[GOAL OF THE EXERCISE] Copy out every line of the data where the word "evenodd" is found.
***** EXERCISE INPUT
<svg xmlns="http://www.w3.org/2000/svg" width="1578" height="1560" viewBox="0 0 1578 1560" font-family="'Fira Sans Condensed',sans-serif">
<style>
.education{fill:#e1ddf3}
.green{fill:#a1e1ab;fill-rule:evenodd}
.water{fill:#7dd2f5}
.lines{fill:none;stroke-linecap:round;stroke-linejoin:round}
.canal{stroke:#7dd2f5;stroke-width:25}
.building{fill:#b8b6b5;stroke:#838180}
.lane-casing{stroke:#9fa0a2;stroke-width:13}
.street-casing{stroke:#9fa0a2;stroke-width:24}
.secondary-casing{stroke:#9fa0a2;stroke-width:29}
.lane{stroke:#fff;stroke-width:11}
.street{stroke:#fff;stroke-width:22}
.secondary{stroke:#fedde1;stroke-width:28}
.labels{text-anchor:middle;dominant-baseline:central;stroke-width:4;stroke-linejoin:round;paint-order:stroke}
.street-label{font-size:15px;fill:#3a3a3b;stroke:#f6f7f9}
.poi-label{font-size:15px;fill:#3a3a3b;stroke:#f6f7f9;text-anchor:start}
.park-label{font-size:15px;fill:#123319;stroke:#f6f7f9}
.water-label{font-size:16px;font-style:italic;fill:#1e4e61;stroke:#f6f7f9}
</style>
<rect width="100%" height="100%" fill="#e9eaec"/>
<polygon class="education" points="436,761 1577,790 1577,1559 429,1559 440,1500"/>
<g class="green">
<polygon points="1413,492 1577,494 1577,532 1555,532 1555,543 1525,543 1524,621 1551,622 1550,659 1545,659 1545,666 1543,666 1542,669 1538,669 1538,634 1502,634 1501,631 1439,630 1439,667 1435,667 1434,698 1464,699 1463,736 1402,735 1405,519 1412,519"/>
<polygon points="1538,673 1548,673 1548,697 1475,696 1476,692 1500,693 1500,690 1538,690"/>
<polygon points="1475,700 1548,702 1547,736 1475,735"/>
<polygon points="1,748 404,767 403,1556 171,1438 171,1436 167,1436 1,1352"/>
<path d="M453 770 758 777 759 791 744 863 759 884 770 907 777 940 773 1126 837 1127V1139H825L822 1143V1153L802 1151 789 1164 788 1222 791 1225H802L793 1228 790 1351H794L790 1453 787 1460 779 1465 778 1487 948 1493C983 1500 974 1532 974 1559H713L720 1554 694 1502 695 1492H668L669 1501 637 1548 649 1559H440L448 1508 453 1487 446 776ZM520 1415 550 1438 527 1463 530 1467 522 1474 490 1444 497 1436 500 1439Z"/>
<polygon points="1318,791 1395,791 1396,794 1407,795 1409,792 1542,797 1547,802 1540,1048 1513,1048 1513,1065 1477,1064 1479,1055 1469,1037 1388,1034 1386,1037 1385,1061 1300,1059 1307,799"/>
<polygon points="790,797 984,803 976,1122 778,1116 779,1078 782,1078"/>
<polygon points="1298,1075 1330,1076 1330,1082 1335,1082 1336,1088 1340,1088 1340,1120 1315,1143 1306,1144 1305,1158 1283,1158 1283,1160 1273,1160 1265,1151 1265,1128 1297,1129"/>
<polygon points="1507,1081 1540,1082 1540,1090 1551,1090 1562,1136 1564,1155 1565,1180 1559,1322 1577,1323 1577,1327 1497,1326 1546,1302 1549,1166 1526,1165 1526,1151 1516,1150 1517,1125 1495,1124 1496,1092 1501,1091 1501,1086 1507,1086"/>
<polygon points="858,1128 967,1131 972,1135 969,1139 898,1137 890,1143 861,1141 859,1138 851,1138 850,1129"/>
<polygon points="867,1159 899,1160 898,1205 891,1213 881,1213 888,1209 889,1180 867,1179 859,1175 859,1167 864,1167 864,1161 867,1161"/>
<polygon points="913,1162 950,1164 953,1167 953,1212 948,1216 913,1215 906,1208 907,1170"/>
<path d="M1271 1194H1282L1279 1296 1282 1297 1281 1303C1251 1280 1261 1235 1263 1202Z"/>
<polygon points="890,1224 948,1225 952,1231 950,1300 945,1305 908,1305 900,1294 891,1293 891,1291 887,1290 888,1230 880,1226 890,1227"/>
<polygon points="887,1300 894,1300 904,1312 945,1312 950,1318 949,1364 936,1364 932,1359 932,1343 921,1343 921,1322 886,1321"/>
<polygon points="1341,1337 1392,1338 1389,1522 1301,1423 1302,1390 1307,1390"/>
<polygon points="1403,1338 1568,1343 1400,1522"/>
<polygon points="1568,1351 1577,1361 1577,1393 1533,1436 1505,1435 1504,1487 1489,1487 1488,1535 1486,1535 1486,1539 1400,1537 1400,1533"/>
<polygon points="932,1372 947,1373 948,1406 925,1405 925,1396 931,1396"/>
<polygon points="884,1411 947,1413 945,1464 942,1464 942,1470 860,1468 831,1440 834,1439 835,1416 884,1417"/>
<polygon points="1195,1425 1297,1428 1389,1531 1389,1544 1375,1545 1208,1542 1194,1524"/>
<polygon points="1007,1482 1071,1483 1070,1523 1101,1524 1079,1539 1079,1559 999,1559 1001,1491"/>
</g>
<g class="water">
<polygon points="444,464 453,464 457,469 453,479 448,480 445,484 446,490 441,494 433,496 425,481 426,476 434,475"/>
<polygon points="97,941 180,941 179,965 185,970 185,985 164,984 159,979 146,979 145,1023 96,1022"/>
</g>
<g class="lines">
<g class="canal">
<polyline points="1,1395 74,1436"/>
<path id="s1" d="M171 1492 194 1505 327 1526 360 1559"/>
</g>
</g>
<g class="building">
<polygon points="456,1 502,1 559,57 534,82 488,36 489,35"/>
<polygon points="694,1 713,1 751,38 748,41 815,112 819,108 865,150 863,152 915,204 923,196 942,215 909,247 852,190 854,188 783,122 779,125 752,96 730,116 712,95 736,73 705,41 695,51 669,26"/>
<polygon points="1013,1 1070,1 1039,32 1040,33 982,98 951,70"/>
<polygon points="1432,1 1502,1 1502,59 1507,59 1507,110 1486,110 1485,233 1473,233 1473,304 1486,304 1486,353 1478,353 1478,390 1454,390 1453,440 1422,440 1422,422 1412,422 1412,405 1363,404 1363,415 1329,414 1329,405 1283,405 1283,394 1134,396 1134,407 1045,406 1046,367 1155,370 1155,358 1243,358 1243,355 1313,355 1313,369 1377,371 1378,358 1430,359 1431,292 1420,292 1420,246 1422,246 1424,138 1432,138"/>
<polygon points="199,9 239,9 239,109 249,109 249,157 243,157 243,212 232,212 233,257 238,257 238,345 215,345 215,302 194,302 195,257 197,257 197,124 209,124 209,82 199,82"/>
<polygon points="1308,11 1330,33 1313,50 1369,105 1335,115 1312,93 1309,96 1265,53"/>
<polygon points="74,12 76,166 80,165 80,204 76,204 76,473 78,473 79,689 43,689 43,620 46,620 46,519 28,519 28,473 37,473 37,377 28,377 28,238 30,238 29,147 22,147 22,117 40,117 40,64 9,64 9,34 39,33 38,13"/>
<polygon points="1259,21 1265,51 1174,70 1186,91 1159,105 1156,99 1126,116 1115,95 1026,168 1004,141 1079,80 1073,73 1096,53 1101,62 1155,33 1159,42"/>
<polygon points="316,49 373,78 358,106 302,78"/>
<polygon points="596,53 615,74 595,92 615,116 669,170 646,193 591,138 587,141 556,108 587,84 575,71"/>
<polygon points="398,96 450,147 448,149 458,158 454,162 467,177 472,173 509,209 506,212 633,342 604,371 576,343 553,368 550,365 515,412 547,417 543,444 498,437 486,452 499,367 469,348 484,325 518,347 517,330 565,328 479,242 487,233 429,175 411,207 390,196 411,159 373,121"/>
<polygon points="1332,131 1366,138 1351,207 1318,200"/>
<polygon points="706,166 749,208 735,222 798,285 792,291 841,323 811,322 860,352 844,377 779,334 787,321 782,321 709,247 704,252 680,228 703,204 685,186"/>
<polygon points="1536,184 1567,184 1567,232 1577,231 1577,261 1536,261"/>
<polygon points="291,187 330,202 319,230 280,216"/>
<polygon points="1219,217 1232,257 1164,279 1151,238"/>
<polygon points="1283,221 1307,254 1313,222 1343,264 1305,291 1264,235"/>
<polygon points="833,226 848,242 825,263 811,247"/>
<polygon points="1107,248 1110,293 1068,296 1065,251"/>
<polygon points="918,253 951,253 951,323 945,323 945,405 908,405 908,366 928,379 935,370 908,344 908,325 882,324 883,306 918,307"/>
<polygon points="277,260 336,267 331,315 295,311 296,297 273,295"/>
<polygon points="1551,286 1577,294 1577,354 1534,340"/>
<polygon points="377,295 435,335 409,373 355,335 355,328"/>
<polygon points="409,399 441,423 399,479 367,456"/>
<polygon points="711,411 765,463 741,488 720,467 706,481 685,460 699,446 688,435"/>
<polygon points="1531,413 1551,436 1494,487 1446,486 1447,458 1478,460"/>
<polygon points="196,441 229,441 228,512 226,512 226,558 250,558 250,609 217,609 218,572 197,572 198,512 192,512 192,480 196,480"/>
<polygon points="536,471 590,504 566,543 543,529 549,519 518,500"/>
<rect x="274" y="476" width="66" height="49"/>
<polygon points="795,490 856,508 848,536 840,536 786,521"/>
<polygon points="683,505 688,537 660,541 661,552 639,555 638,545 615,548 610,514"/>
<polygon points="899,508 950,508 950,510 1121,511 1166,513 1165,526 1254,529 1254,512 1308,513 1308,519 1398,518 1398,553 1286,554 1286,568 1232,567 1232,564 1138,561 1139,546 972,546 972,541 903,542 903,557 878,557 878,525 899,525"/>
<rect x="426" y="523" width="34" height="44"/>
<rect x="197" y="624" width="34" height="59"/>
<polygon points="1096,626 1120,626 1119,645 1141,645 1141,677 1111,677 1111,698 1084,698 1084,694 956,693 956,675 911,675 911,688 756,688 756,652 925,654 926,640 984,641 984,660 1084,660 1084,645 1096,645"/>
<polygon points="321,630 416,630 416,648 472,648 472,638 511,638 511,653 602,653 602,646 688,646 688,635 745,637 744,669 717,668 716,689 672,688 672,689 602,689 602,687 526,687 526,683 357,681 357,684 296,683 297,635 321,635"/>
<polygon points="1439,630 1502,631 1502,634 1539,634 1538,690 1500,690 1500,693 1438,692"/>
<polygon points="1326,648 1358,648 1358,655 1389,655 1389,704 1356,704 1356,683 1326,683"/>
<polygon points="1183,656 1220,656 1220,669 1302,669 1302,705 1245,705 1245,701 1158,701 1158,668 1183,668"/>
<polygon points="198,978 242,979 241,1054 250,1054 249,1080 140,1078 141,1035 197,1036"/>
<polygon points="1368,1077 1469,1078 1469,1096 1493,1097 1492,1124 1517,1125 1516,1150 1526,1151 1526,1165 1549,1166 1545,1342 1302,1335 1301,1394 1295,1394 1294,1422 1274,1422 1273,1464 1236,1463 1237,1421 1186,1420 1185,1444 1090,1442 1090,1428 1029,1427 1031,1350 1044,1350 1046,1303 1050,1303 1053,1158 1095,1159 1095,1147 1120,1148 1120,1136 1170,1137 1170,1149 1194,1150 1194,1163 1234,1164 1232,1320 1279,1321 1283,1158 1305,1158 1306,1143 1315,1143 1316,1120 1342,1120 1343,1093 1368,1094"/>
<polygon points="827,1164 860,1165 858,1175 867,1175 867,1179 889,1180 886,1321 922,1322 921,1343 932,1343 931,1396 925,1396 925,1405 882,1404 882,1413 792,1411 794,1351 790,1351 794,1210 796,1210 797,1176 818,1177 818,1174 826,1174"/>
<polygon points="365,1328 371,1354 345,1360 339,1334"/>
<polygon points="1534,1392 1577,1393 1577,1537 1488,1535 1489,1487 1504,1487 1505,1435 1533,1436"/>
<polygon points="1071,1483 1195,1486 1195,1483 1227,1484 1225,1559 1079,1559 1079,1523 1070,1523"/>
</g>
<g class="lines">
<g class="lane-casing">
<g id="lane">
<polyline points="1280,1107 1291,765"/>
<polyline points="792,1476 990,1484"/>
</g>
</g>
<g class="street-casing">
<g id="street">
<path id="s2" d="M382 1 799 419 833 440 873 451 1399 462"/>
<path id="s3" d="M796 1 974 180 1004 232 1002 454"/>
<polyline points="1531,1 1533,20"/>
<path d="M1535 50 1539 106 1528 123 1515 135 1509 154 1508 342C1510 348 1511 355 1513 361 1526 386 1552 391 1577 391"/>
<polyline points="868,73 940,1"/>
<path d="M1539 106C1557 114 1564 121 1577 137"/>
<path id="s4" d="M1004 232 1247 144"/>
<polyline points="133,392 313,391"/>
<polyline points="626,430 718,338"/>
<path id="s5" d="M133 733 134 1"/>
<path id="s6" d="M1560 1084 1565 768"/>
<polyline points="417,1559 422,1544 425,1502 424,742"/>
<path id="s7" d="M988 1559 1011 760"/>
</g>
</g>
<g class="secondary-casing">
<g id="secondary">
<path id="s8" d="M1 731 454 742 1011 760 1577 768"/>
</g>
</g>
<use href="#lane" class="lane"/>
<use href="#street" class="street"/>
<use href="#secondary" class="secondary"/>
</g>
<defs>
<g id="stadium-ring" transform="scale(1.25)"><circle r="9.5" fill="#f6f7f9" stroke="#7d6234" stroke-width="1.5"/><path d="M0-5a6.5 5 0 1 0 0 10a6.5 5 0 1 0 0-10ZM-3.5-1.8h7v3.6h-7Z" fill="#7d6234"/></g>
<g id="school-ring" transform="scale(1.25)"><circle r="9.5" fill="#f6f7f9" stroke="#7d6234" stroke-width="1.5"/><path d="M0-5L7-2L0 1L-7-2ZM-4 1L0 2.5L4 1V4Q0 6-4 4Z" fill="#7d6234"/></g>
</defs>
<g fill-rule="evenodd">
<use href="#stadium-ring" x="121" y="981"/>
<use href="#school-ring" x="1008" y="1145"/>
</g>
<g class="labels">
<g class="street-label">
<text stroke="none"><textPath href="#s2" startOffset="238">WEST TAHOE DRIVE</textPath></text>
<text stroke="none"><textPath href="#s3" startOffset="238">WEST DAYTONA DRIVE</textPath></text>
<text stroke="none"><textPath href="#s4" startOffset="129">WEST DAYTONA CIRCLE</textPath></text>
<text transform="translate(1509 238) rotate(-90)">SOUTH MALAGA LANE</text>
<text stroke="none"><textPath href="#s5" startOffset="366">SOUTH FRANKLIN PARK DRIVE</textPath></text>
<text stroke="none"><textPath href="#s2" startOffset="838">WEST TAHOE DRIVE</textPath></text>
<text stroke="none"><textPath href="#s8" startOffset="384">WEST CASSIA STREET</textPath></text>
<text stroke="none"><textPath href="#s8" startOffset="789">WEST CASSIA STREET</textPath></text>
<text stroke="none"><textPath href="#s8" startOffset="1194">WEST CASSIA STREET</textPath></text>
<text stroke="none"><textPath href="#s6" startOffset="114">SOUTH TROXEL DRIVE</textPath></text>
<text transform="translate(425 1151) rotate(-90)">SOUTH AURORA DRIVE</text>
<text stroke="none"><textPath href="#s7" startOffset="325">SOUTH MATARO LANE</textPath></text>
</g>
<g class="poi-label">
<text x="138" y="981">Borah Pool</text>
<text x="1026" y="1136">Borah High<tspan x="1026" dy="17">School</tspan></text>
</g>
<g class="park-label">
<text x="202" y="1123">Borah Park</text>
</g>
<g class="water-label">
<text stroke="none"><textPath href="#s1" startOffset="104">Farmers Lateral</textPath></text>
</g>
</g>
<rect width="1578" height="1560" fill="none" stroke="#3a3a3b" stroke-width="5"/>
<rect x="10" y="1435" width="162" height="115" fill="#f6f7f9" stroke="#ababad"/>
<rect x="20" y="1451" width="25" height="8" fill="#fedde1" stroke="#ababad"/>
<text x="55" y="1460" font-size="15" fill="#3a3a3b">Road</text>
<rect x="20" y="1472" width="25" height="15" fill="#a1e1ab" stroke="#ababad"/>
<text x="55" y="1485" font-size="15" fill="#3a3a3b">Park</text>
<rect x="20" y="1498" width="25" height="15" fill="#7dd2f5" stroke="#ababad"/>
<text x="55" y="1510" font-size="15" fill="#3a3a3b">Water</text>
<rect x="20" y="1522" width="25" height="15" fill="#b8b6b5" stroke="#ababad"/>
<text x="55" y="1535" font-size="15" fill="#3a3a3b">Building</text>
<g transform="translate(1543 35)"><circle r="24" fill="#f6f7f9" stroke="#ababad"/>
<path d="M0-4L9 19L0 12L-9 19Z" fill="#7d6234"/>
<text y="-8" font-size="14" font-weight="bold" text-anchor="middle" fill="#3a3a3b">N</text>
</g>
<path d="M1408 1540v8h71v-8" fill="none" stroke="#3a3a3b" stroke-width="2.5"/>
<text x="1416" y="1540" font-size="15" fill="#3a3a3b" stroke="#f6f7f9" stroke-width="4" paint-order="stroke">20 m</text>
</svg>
**********
[SOLUTION]
.green{fill:#a1e1ab;fill-rule:evenodd}
<g fill-rule="evenodd">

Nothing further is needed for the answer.